Alors que l’AP n’a pas freiné sa collaboration avec l’occupation israélienne, toute forme d’« unité nationale » ne serait rien d’autre qu’une unité en collaboration avec les occupants
Des Palestiniens agitent des drapeaux palestiniens lors d’une manifestation contre la division et en faveur de l’unité nationale (AFP)
Des Palestiniens agitent des drapeaux palestiniens lors d’une manifestation contre la division et en faveur de l’unité nationale (AFP)

Le sens commun voudrait que dans les luttes politiques, l’unité soit préférable à la division.
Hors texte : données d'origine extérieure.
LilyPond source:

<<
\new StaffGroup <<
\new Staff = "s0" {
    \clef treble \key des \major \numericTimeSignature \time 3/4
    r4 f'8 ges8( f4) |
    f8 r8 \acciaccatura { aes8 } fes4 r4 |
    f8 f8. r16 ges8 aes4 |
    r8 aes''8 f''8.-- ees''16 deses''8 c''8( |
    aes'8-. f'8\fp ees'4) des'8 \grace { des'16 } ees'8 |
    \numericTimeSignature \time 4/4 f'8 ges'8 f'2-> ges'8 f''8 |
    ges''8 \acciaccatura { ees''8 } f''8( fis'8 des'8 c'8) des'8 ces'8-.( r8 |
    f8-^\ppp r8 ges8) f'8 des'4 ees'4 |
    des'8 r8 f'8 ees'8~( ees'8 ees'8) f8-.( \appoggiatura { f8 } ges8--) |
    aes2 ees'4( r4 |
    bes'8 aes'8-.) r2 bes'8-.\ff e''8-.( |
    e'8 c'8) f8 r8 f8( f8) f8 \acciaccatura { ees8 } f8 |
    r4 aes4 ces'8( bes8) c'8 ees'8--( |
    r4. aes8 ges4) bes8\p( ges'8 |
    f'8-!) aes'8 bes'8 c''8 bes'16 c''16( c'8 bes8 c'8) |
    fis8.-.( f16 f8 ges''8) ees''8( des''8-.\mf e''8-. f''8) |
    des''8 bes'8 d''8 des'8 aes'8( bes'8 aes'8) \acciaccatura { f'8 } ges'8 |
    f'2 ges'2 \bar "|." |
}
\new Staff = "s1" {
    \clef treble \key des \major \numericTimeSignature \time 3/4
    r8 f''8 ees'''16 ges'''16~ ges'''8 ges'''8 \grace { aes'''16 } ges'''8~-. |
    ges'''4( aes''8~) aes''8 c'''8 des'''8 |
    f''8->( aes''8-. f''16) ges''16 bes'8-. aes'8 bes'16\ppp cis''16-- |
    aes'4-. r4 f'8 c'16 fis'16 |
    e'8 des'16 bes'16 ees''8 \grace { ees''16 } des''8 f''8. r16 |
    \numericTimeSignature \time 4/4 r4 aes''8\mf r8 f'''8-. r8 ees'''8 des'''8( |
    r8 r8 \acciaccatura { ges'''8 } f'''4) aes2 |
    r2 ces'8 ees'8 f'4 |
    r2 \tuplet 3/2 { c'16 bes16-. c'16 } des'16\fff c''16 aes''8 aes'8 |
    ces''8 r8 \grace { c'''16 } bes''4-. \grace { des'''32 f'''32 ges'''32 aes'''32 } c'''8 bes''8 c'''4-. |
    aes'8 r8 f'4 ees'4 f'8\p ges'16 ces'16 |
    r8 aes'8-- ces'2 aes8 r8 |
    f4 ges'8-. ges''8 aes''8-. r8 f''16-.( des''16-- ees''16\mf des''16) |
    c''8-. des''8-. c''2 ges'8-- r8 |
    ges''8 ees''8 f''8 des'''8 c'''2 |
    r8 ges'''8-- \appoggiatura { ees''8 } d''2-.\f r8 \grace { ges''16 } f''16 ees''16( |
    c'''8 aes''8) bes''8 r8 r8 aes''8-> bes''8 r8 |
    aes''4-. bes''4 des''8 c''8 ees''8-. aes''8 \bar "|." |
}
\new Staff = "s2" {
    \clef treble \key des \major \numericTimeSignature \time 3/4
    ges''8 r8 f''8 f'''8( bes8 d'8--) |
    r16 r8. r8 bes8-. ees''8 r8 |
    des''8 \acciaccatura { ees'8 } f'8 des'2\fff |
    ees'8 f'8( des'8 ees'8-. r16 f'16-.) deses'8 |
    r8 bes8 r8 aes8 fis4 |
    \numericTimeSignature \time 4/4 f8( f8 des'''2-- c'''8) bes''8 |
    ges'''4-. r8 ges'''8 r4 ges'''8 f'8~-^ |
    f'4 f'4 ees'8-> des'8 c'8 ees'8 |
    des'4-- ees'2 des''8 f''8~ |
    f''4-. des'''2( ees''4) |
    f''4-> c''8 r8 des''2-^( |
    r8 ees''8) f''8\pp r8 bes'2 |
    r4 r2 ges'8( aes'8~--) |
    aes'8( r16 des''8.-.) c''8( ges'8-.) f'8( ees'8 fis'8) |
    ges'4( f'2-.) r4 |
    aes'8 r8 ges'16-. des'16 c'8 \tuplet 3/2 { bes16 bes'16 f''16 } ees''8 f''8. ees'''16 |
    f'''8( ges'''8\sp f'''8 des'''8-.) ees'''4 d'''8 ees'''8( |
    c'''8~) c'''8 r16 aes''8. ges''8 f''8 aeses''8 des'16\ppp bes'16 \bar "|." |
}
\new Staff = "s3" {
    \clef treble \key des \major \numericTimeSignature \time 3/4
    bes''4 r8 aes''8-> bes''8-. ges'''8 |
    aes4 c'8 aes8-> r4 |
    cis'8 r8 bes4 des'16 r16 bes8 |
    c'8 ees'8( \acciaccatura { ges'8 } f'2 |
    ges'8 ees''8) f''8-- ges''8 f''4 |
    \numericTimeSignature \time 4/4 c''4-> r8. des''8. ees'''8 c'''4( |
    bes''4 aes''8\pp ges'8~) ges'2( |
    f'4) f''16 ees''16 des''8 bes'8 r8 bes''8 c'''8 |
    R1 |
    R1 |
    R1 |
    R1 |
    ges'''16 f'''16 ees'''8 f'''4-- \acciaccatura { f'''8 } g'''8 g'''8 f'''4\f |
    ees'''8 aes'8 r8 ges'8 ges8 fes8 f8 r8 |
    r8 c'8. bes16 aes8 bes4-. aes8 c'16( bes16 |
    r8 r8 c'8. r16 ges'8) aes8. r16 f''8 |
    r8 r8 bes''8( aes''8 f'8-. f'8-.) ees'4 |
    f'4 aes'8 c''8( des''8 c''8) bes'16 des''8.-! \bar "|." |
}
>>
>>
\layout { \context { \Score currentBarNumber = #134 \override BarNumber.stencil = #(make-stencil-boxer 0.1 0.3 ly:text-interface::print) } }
On nous dit que quand nous luttons contre un ennemi commun, les différences doivent être mises de côté. Cet adage se vérifie lorsqu’il s’applique à des forces qui comprennent l’une autant que l’autre qu’il faut résister à l’ennemi et le vaincre.

Certes, en Algérie, personne ne se serait attendu à ce que le Front national de libération fasse cause commune avec les harkis, les collaborateurs algériens du colonialisme français. En Afrique du Sud, le Congrès national africain entré en résistance a refusé de s’unir avec l’Inkatha, parti considéré à juste titre comme un collaborateur du régime d’apartheid.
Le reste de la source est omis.